Like most people who start a non-profit organization, your focus and energy is probably directed towards serving the community rather than performing internal compliance checkups. However, you cannot serve your target community well if your nonprofit is not run in a manner that is compliant with the law.
What happens when the IRS revokes your organization’s nonprofit status? Here are some examples:
The nonprofit is no longer exempt from federal income tax and will have to pay corporate income tax on annual revenue.
The nonprofit may be subject to back taxes and penalties.
Any state tax exemptions that the nonprofit received that are dependent on federal tax –exempt status may be revoked.
The nonprofit will be removed from the IRS publication that lists organizations eligible to receive tax-deductible contributions.
Donors will not be able to receive a tax deduction for gifts to the nonprofit after the revocation date.
A 501(c)(3) organization can maintain its tax-exempt status if it follows the rules affecting the following areas: private benefit/conflicts of interest, lobbying, political campaign activity, unrelated business income, annual reporting obligation, and operation in accordance with stated exempt purpose. Of these six areas, it seems that complying with the rules regarding private benefit/conflicts of interest is the most difficult to follow without a concrete compliance plan and is difficult to assess without a compliance audit. A 501(c)(3) organization’s activities should be directed toward some exempt purpose. Its activities should not serve the private interests, or private benefit, of any individual or organization.
For board members of nonprofit organizations, conflicts of interest occur whenever a director acts in a position of authority on an issue in which they have financial or other interests. In cases of potential conflict of interest, directors must act to preserve and enhance public trust in the organization by putting the interests of the organization ahead of all other business and personal interests. In addition to the public's sensitivity to self-dealing, activities which appear to have a conflict of interest can be the basis for lawsuits against the directors and officers.
When directors are confronted with an actual or apparent conflict of interest, there are reasonable steps that the organization can take to preserve its integrity and its tax-exempt status.
Make sure that the nonprofit has a Conflict of Interest Policy in place.
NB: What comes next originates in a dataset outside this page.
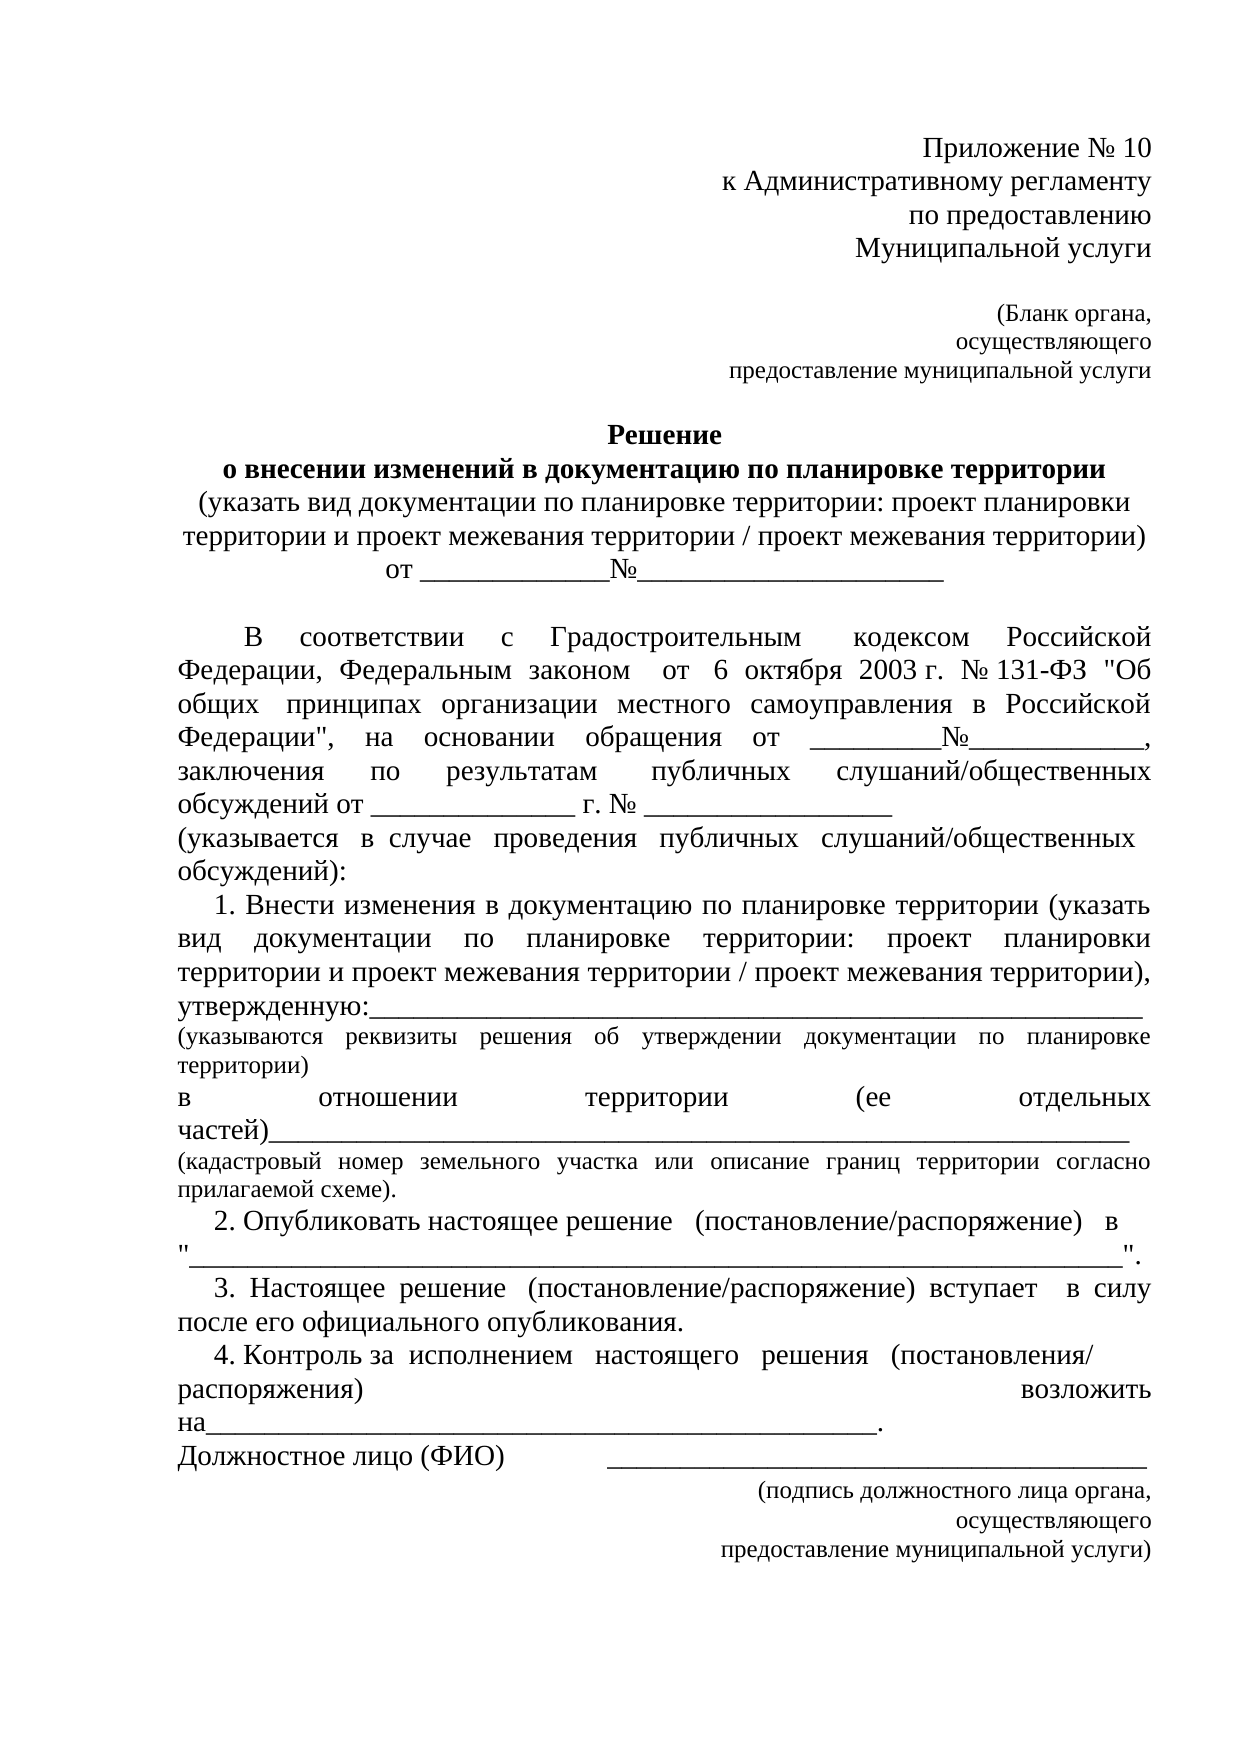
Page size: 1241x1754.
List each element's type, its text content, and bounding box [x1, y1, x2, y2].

The Conflict of Interest policy serves as the rules for the Board to follow when a perceived conflict arises. This policy should be reviewed and/or updated by the Board annually and the organizations should have meeting minutes and corporate resolutions to prove that. The IRS requests information regarding the nonprofit’s Conflict of Interest policy on Form 990, so this should not be taken lightly.
Hire an experienced attorney to review your corporate books, contracts, and Board member relationships to evaluate the nonprofit’s compliance with relevant laws.
Each member of the Board should annually complete a conflicts questionnaire on which each member discloses his or her other financial interests.
Review transactions that involve the members of the Board (or their families) and the nonprofit for possible conflicts of interest.
Review the outside business dealings of the members of the Board to identify conflicts of interest.
Board Members must always disclose potential conflicts of interest to the rest of the Board through a written conflict of interest disclosure form.
A Board Member with a potential conflict of interest regarding a particular transaction must recuse from the vote regarding the transaction. The value of a transaction should be based on fair market value and/or comparables and should not private benefit, of any individual or organization. The board must adequately document the basis for approving the transaction.
If the IRS determines that a conflict of interest resulting in an excess benefit transaction has occurred, it can impose penalties on the person receiving the benefit in the form of an excise tax equal to 25% of the excess benefit. That person must also pay back the excess benefit to the nonprofit within a certain period of time or the IRS may impose additional sanctions on that person equal to 200% of the excess benefit. In addition, the IRS may impose monetary sanctions of 10% of the excess benefit on any individual director, manager or officer of the nonprofit organization who knowingly participated in the excess benefit transaction, including the person who benefited.
Although working with nonprofit organizations is highly rewarding and is a perfect vehicle to carry your passions through to effective community action, you must always be very alert as to the new laws and regulations that come about in the nonprofit industry, and you must thoroughly document all important actions taken by the organization. It is very easy for you get so involved with your nonprofit’s cause that the procedures and compliance falls to the wayside, but you must perform this intricate balancing act to keep the organization functional and useful to the community.